Title: Inventory of alien and cryptogenic species of the Dodecanese (Aegean Sea, Greece):collaboration through COST action training school
Authors: CORSINI-FOKA MariaZENETOS ArgyroCROCETTA FabioÇINAR Melih ErtanKOÇAK FerahGOLANI DanielKATSANEVAKIS STYLIANOS MARIOSTSIAMIS KONSTANTINOSCOOK ElizabethFROGLIA CarloTRIANTAPHYLLOU M.LAKKIS SamiKONDYLATOS GerasimosTRICARICO ElenaZULJEVIC AnteALMEIDA MarianaCARDIGOS FredericoÇAĞLAR SenemDURUCAN F.FERNANDES António M.d.FERRARIO JasmineHABERLE InesLOUIZIDOU ParaskeviMAKRIS JosifMARIĆ MartinaMICU DragoşMIFSUD CarmenNALL ChrisKYTINOU EleniPOURSANIDIS DimitriosSPIGOLI DanieleSTASOLLA GianlucaYAPICI SercanROY Helen
Publisher: Regional Euro-Asian Biological Invasions Centre - REABIC
Publication Year: 2015
JRC N°: JRC97257
ISSN: 1989-8649
URI: http://www.reabic.net/journals/mbi/2015/Issue4.aspx
http://publications.jrc.ec.europa.eu/repository/handle/JRC97257
DOI: 10.3391/mbi.2015.6.4.04
Type: Articles in periodicals and books
Abstract: The Dodecanese region has a high prevalence of marine alien species due to its close proximity to the Suez Canal and associated Suez shipping lanes, as well as its location at biogeographical border between sub-tropical and tropical biota.

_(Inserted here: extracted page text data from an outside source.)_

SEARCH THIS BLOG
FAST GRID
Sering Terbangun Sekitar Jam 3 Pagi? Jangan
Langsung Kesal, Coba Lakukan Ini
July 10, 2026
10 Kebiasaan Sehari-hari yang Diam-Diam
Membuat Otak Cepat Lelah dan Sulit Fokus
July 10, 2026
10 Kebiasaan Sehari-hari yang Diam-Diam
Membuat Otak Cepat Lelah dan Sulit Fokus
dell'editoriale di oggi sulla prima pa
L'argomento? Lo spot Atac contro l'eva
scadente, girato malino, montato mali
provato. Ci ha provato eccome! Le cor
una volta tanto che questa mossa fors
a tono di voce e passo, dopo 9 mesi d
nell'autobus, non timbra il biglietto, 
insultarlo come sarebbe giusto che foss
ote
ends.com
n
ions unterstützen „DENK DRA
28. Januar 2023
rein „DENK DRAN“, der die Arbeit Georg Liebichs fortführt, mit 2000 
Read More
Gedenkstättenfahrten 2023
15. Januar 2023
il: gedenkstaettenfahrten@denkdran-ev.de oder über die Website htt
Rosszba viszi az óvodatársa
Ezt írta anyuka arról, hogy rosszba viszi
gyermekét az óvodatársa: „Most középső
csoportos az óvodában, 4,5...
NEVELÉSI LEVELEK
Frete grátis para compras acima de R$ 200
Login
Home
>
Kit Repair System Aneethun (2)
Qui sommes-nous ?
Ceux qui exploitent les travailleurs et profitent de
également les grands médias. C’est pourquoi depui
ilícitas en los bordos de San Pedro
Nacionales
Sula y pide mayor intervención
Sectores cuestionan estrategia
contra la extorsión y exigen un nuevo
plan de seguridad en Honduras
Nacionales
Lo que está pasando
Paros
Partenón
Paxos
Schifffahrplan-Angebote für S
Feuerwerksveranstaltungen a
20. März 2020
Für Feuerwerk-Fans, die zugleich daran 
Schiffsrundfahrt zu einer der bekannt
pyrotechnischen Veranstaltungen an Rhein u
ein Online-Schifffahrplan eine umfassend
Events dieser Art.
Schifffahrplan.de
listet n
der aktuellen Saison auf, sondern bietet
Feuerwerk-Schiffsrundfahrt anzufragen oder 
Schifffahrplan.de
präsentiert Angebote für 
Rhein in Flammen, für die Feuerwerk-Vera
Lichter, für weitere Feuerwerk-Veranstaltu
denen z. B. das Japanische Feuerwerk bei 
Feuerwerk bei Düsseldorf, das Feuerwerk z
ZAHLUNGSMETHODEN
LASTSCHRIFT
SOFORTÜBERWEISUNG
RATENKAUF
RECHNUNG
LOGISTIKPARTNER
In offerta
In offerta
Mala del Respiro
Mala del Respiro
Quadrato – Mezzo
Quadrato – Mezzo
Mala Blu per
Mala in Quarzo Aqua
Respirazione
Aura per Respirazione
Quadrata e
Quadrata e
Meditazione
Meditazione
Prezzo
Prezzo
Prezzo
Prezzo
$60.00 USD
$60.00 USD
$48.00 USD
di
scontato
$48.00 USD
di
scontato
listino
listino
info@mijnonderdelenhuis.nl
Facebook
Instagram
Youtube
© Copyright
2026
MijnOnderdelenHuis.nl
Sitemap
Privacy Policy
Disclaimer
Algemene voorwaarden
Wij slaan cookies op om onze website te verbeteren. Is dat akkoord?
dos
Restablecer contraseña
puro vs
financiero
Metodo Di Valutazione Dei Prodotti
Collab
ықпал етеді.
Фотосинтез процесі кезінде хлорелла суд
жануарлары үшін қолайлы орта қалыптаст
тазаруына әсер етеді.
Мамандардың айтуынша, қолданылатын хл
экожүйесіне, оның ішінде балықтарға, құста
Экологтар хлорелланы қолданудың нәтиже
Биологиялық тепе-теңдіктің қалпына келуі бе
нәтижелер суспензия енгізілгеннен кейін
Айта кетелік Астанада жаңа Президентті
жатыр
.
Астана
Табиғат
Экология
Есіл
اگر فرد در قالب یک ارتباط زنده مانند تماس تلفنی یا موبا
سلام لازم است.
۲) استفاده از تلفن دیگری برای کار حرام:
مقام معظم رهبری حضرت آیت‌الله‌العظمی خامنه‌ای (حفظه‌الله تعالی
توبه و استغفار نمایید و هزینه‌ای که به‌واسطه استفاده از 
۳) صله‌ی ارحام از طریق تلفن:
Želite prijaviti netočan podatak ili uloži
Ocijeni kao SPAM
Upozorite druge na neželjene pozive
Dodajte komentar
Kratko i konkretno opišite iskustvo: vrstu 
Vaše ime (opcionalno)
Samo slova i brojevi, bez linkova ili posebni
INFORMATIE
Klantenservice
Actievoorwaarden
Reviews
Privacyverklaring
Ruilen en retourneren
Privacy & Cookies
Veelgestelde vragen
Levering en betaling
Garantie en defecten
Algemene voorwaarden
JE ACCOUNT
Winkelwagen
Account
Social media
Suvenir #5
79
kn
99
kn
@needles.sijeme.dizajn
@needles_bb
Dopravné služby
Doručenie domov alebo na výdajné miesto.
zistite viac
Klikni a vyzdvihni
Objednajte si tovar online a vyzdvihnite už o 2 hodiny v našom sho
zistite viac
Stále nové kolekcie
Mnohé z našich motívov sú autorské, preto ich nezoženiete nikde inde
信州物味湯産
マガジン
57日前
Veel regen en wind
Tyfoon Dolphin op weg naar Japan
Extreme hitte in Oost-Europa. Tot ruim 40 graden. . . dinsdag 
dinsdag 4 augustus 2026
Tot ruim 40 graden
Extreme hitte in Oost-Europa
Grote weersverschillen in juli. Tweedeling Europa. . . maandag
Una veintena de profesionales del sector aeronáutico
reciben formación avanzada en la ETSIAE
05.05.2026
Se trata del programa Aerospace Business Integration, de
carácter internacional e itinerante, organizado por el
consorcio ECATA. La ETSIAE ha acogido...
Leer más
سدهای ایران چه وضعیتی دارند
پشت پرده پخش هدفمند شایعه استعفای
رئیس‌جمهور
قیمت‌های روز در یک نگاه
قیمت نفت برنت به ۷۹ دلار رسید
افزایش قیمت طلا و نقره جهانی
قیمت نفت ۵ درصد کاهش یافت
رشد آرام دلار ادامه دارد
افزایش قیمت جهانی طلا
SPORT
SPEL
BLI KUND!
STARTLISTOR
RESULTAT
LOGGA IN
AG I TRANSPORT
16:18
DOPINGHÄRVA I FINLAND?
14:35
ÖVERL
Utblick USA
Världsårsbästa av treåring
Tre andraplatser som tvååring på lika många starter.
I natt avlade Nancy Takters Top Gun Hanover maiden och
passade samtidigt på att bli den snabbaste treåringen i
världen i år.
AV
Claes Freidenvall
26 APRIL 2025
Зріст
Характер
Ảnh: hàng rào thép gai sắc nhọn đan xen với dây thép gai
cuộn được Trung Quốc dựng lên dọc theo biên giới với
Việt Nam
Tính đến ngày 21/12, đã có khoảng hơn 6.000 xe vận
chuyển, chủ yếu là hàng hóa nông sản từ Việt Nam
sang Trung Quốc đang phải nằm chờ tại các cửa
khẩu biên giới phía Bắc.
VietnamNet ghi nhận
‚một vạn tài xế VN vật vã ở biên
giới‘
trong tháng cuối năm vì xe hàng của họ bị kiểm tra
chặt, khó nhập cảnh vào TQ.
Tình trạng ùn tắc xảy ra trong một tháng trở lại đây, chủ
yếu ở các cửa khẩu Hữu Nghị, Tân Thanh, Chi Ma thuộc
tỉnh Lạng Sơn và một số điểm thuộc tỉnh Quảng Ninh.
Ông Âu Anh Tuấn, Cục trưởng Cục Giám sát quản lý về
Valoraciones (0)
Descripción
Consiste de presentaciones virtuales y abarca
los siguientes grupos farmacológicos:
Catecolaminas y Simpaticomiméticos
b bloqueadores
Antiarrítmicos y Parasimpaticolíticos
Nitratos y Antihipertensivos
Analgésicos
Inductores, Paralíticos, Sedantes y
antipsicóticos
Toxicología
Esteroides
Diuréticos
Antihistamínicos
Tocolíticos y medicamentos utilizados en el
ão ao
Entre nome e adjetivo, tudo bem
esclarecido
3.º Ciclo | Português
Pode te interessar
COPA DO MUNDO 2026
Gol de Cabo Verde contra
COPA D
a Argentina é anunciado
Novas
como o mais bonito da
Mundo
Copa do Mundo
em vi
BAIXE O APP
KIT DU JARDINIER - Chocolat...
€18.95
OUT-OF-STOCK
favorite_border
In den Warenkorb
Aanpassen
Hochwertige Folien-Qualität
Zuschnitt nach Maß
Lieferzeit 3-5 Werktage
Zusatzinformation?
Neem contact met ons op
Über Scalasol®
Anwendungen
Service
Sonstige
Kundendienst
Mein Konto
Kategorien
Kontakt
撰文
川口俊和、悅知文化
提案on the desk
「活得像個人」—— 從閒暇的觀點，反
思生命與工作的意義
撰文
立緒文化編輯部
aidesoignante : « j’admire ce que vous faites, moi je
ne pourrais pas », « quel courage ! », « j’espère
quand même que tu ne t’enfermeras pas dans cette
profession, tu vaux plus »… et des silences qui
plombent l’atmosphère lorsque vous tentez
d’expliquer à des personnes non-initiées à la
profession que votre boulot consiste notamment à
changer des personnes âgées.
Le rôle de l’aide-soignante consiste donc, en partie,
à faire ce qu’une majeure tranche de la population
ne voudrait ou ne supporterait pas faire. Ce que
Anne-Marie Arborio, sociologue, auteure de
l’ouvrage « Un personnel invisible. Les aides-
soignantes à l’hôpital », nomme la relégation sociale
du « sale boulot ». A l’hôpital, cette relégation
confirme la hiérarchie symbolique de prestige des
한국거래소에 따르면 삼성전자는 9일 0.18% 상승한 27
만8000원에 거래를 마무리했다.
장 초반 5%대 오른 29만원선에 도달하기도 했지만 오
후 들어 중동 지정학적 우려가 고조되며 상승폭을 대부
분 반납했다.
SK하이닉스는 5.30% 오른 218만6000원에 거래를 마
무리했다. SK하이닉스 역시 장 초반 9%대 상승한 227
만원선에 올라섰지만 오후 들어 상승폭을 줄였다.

This region is therefore very important for the early detection of alien species entering the Mediterranean Sea, and it is imperative that monitoring of alien species is continued in order to assess the levels of biological invasion. We present results of marine alien surveys, carried out in April 2014 on the island of Rodos. Surveys were performed by a team of marine taxonomic experts and students as part of an EU wide training school, coordinated by the COST Action TD1209 “Alien Challenge”. A variety of survey methods were employed to cover diverse coastal ecosystems and these methods included: rapid assessment surveys of epibiota on artificial structures in harbours, rapid assessment snorkelling surveys of biota on sublittoral bedrock, and quantified fishing surveys (both boat-seine and trammel net fishing methods). Across all survey types a total 33 alien and cryptogenic species were recorded. Of these species, 9 represented new records for Rodos: foraminiferan Amphisorus hemprichii, polychaetes Branchiomma bairdi, Dorvillea similis, Hydroides diramphus and Pseudonereis anomala, molluscs Aplysia parvula, Chama pacifica and Septifer cumingii, and the bryozoan Hippopodina feegeensis. Of note the record of the Lessepsian invader Dorvillea similis represents the second record in the Mediterranean Sea. Alien fish species represented a small but notable proportion of the diversity, biomass and number of individuals in fishing catch of both fishing methods. All alien fish species observed were already known to be present in Rodos. The addition of the new species records from this study brings the total number of marine alien and cryptogenic species in the Dodecanese region up to 129 species. The vast majority of these alien species are Lessepsian immigrants but an increasing number have been introduced through hull fouling or ballast water transfer from shipping. The success of this survey highlights the value of conducting marine alien surveys with teams of a wide ranging taxonomic expertise, both in its scientific output and student training.